SPD-Fraktion Darmstadt-Dieburg
 

Stellungnahme zum zweiten Verkehrsgipfel von Stadt und Landkreis

Presse

Am vergangenen Freitag (29.) fand der zweite Verkehrsgipfel der Stadt Darmstadt und dem Landkreis Darmstadt-Dieburg statt. Neben den Spitzen aus Landkreis und Stadt, dem RMV, HessenMobil und dem ADFC nahmen auch die beiden SPD-Kreistagsabgeordneten Bürgermeisterin Christel Sprößler (in ihrer Funktion als Vorsitzende der Bürgermeisterkreisversammlung) und Alexander Ludwig (in seiner Funktion als Vorsitzender der DADINA-Verbandsversammlung) an dem Verkehrsgipfel teil.

Eines der Hauptthemen war der Radverkehr. So soll der Radwegeausbau zwischen Stadt und Landkreis zukünftig noch stärker vorangetrieben werden. Dies gilt besonders für das direkte Umland der Stadt Darmstadt, da hier das Fahrrad oft als echte Alternative zum Auto genutzt wird, um beispielsweise an den Arbeitsplatz zu kommen.

Nachdem heute die Ergebnisse des Gipfels durch die DADINA vorgestellt wurden, betont Christel Sprößler: „Wir begrüßen ausdrücklich, dass die stadtnahen Kommunen noch besser für den Radverkehr angebunden werden sollen, denn nur so kann die Nutzung des motorisierten Individualverkehrs in unserem Ballungsraum weiter verringert werden. Gleichzeitig muss unbedingt darauf geachtet werden, dass es eine für alle Verkehrsteilnehmer abgestimmte Strategie zu entwickeln gilt, denn es darf in der Verkehrspolitik keine Verlierer geben. Menschen, die auf die Nutzung ihres Fahrzeugs angewiesen sind, müssen dies auch zukünftig tun können, ohne dabei durch die Verkehrswende übermäßig benachteiligt zu werden“. 
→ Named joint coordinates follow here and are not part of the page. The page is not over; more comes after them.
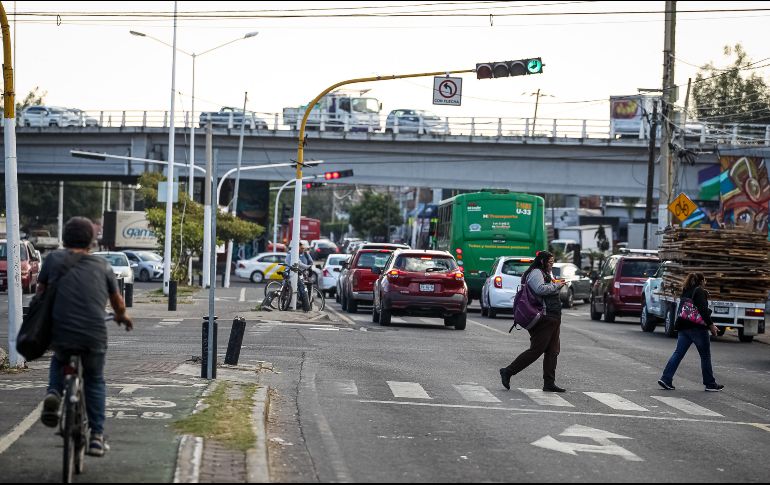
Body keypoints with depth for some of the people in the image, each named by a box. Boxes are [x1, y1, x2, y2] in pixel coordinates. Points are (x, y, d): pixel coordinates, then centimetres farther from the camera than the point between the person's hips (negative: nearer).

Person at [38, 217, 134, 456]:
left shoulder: (54, 259, 8)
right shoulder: (102, 266, 11)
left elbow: (40, 293, 18)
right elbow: (118, 303, 21)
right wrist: (122, 317, 44)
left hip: (60, 335, 0)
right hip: (95, 337, 0)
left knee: (58, 362, 33)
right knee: (95, 381, 23)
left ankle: (54, 393, 5)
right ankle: (97, 436, 16)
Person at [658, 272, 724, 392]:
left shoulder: (685, 292, 16)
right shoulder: (700, 292, -9)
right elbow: (703, 310, -18)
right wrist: (711, 325, -14)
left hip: (683, 328, 7)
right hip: (697, 328, -7)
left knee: (678, 353, 6)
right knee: (705, 356, 4)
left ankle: (666, 379, -4)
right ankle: (710, 384, 9)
Ein weiterer Themenkomplex des Verkehrsgipfels war der Ausbau von Bike+Ride-Anlagen, die Errichtung von mehreren E-Bike+Ride-Anlagen an Bahnhöfen als Modellprojekte sowie die Einführungen von Mobilitätsstationen, an denen verschiedene Verkehrsmittel intelligent verknüpft werden. „Aus eigener Erfahrung als Nutzer unterschiedlicher Verkehrsmittel kann ich sagen, dass die Bedeutung des Ausbaus und die Weiterentwicklung von Bike+Ride-Anlagen zukünftig stetig zunehmen wird. Immer mehr Menschen fahren mit dem Fahrrad zum Bahnhof oder der Bushaltestelle und von dort weiter zu ihrem Arbeitsplatz. Die Gewissheit, dass das eigene E-Bike während des Arbeitstages sicher aufbewahrt und am Ende vollgeladen ist, wird Vielen die Entscheidung noch erleichtern“, so Alexander Ludwig zu den Planungen der DADINA.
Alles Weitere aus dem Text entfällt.